Une politique budgétaire proche de celle de la France
Après les ravages de la pandémie, Madrid est désormais plus proche des objectifs de consolidation budgétaire établis par Bruxelles que Paris. Toutefois, la France a également bien démarré l’année sur le marché des capitaux, avec un prêt syndiqué qui a suscité une forte demande. Et pour cause, ce mardi 16 janvier, Bercy a placé une obligation verte à 25 ans (appelée également green bond français), pour un volume de 8 milliards d’euros, après avoir reçu des demandes de 98 milliards.
Ce n’est pas pour rien que l’intérêt des investisseurs pour la dette française répond à une notation proche de la notation financière maximale : AA selon l’agence de notation Standard & Poor’s. Un contexte qui permet de marquer des distances avec la dette espagnole. Toutefois, à l’heure actuelle, l’image de la dette française se dégrade au profit de la dette espagnole.
Des améliorations espagnoles attrayantes
Cristina Varela, économiste chez BBVA Research, reconnaît que récemment « il y a un plus grand intérêt » pour la dette souveraine espagnole . « Il est vrai que tant au niveau du déficit que de la dette publique, on constate une amélioration relative dans l’effort d’amélioration que l’Espagne a fait par rapport à la France », explique-t-elle dans les colonnes du média espagnol Cinco Dias.

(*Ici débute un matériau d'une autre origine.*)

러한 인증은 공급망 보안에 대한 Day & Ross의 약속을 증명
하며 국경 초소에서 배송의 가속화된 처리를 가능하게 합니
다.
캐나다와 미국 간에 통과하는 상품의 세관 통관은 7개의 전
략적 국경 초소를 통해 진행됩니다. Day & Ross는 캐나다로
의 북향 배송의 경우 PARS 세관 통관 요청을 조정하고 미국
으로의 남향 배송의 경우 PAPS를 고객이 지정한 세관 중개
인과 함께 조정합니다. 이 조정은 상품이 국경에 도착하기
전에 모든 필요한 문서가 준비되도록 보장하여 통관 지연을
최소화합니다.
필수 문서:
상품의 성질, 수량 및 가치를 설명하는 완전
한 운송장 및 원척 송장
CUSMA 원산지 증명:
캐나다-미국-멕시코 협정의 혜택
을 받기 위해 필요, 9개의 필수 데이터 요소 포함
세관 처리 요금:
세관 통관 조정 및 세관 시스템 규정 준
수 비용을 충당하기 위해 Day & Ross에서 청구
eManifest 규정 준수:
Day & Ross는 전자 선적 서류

Ainsi, l’économie française supporte désormais des niveaux de déficits et de dettes publiques plus élevés que l’économie espagnole, qui augmenteront en 2024. Standard & Poor’s, qui a une perspective négative pour la note de la dette française, prévoit pour la France un déficit public cette année de 4,6 %, contre 3,2 % en Espagne, et un ratio dette/PIB en 2024 de 106,1 % en Espagne contre 109,6 % en France.
Décote de la France ?
Dans son rapport sur les risques pays pour 2024, BBVA Research prévoit également une dégradation probable de la note de la France, « alors que l’Allemagne et l’Espagne ne seraient guère affectées, même dans les pires scénarios ». Cependant, combler le fossé n’est pas si simple. Il existe toujours un écart dans la notation financière des deux pays – AA pour la France et A pour l’Espagne, selon S&P.
« La dette française présente d’autres facteurs techniques qui profitent à sa demande par rapport aux autres pays. Par exemple, il s’agit d’un marché plus vaste, doté de plus de liquidité, avec des produits à terme sur obligations qui continuent à attirer la demande », souligne BBVA Research.
Depuis Afi, l’analyste financier Salvador Jiménez reconnaît également que la trajectoire récente de la dette souveraine française n’est pas aussi positive que celle des obligations publiques espagnoles. Ainsi, il estime que « le profil de crédit de la France se détériore, les deux économies commencent à se ressembler ».